The Salvadoran government apparently has completed what was reported to be a major offensive against guerrillas dug in around this provincial capital 75 miles east of San Salvador.
About 1,200 government soldiers were seen leaving the area yesterday in long truck convoys. Roads that had been blocked since Friday, with military guards warning of a major action against guerrilla camps and supply depots in the area east and south of here, were opened again.
The colonel in command of the Usulutan district later told an ABC television crew that 28 guerrillas had been killed in the operation.
"We have cleared the entire area. There are no terrorists left here," he said.
Local newspapers quoted unnamed military sources as saying the operation, in a region where the government previously had estimated the guerrilla population at 1,000, was a complete success, with "many" guerrilla casualties.
The clandestine guerrilla Radio Venceremos, however, said the entire operation had been a failure.
A visit to the region left a number of questions as to what happened here, if anything. No wounded were visible among the truckloads of soldiers, who all appeared trimly dressed and cheerful. As they passed through town, cheering citizens threw them fruit, candy and cigarettes.
A woman who tossed candy into the troop trucks said she had done so because "they are good boys and they are tired."
Another woman said she was relieved that the episode had ended.
"It's so hard to lead a normal life," she said. "You have to be careful all the time whom you talk to. I speak now only to people I know. It makes everybody very suspicious."

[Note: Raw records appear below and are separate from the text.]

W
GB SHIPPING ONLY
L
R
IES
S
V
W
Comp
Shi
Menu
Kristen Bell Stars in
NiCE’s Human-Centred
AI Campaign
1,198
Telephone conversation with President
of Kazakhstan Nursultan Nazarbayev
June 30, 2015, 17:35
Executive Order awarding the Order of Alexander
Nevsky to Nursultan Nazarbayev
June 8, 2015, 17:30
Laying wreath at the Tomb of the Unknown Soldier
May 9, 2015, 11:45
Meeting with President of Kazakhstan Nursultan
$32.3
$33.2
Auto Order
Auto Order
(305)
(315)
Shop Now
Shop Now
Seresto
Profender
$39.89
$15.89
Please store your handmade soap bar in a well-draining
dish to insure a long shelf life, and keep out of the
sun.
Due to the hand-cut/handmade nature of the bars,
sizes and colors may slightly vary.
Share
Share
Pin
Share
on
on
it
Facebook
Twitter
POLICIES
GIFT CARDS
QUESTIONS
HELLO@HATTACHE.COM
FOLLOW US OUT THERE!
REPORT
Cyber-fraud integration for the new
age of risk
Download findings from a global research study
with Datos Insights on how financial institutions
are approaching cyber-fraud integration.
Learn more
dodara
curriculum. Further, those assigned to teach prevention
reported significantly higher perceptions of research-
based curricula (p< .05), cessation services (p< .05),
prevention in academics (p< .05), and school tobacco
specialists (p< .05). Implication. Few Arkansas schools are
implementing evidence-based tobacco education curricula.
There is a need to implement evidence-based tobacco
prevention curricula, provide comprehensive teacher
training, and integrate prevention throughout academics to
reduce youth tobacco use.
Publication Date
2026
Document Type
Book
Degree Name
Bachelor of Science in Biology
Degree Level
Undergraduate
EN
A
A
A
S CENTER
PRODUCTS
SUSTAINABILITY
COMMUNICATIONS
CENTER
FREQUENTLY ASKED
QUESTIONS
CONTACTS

A third woman said she had seen some soldiers questioning two women carrying guns, "so they had to be guerrillas." She said that one woman was about six months pregnant. "She was carrying her machine gun and her stomach, nothing else," the woman said.
Diplomatic observers speculated that heavy publicity on the military buildup here last weekend had given the main guerrilla forces time to leave before the assault began Sunday evening. But in the area around Jucuaran where the fighting was said to have been heavy, peasants at Hacienda la Cabana said they had heard only sporadic gunfire.
By contrast, newspapers were full of pictures today of burned-out buses and buildings in the town of Apopa, a half hour's drive north of the capital, where guerrillas armed with bazookas attacked early yesterday morning.
The guerrillas reportedly bombed the town hall, destroying all the Civil Registry documents that include proofs of residence required for voting. The guerrillas have denounced elections scheduled March 28 as a farce and have destroyed registry papers in several towns during the past month.
Newspaper reports said two National Guardsmen were killed and nine people were wounded, including four civilians.
A CBS network television crew obtained pictures yesterday of soldiers burning the bodies of several guerrillas following weekend fighting around San Sebastian, northeast of San Salvador. One soldier cut off the head of a guerrilla's corpse and held it up for the cameras.
A CBS spokesman in New York said no such film was shown on any of the network's news shows.
No one claimed to have counted either the number of attackers or the number of casualties on either side, and reporters saw only five bodies, all apparently guerrillas.